McDade showed up next, dressed in a golf shirt and khakis. McGee was running late.

On a table in the den, Christy had put out plates of wraps that she had ordered from the local deli and said, “Everything is all set for you guys.” As the group took their seats on sofas around a coffee table, an awkward silence followed; no one knew exactly how to begin.

Fuld looked at Mack as if to say, It’s your house, you start. Mack imperturbably glared back, You asked for the meeting. It’s your show.

“Well, I’ll kick it off,” Fuld finally said. “I’m not even sure why we’re here, but let’s give it a shot.”

“Maybe there’s nothing to do,” Mack said in frustration as he noticed the discomfort around the room.

“No, no, no,” Fuld hurriedly interjected. “We should talk.”

Fuld began by discussing Neuberger Berman, Lehman’s asset-management business and one of its crown jewels, as an asset that he would be prepared to sell. He also suggested that Morgan might buy Lehman’s headquarters on Seventh Avenue—the same building that had been Morgan Stanley’s until Philip Purcell, the firm’s former CEO, sold it to Lehman after 9/11. The irony would be rich.

“Well,” said Mack, not entirely sure what Fuld was proposing, “there are ways we can, you know, there are ways we can work together.” He wanted to segue the conversation to Lehman’s internal numbers, because even if nothing were going to come of the meeting, it would be helpful to Morgan Stanley to get at least a peek at what was going on inside the firm. The Morgan team began to throw out a barrage of questions: How are things marked? Were you able to sell them inside your marks? How much business has left the firm? McDade ended up doing more of the talking than his boss as he tried to answer them.

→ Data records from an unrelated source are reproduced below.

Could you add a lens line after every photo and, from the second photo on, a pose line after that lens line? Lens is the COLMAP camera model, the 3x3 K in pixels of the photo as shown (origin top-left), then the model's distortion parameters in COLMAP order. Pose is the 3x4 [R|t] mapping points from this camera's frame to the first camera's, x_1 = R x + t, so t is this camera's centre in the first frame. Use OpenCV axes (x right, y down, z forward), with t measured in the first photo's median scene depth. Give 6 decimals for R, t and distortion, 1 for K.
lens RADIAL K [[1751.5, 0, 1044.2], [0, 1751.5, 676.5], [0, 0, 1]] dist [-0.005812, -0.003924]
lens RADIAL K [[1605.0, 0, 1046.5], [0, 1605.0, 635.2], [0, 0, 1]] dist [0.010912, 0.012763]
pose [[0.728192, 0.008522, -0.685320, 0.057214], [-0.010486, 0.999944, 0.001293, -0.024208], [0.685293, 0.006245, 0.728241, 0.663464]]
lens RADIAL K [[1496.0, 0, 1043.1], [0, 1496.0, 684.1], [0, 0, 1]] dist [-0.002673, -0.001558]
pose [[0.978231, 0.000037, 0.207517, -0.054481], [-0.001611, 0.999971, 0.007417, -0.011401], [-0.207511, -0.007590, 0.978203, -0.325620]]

McGee, whose driver had gotten lost, finally arrived in the middle of the meeting, and Fuld gave him an anxious glare.

When Fuld’s cell phone started ringing, he excused himself and retreated to the kitchen, leaving the Morgan Stanley side perplexed: Was Lehman working on another deal at the same time?

What they didn’t know was that the caller was Paulson, at his Treasury office, checking on Fuld and updating him on his plans to propose a bill about Fannie and Freddie. Fuld was happy to hear that Paulson was seeking to stabilize the GSEs—he knew such a measure could help him as well.

When Fuld returned to the living room, he unexpectedly broke into the conversation, saying, “You know, with all these rumors going around about Lehman, I would hope that you won’t try to poach any of my people.”

The Morgan Stanley executives were taken aback.

Chammah, a Lebanese-born banker who spent most of his time running Morgan’s operations from London, retorted: “If you recall, you weren’t shy about building your European operation off of our talent.”

The meeting ended with no agreement and what seemed like no incentive to keep talking.

“What the fuck was that all about?” Mack asked after the Lehman executives departed. “Was he offering to merge with us?”

“This is delusional,” Gorman said. Taubman had other worries. Maybe they were being used to help Lehman goose its stock price? “We’re playing with fire here,” he warned them. “If I were their guys, I’d want to put my own spin on this.”

Fuld, discouraged but undeterred, drove from Mack ’s house to Lehman’s headquarters in Manhattan, racing down the Henry Hudson Parkway. He had scheduled a call with Tim Geithner for that Saturday afternoon. His outside lawyer, Rodgin Cohen, chairman of Sullivan & Cromwell, had recently suggested a new idea to help stabilize the firm: to voluntarily turn itself into a bank holding company. The move, Cohen had explained to Fuld, “would give Lehman access to the discount window indefinitely, just like Citigroup or JP Morgan have.” That, in turn, could take some of the pressure off investors worried about the firm’s future. It would also mean that Lehman would become regulated by the Federal Reserve of New York, which would have to sign off on the plan.

Cohen, a sixty-four-year-old mild-mannered mandarin from West Virginia, was one of the most influential and yet least well-known people on Wall Street. While soft-spoken and small in physical stature, he had the ear of virtually all the banking CEOs and regulators in the country, having been involved in nearly every major banking transaction of the last three decades. Geithner often relied on him to understand the Federal Reserve’s own powers.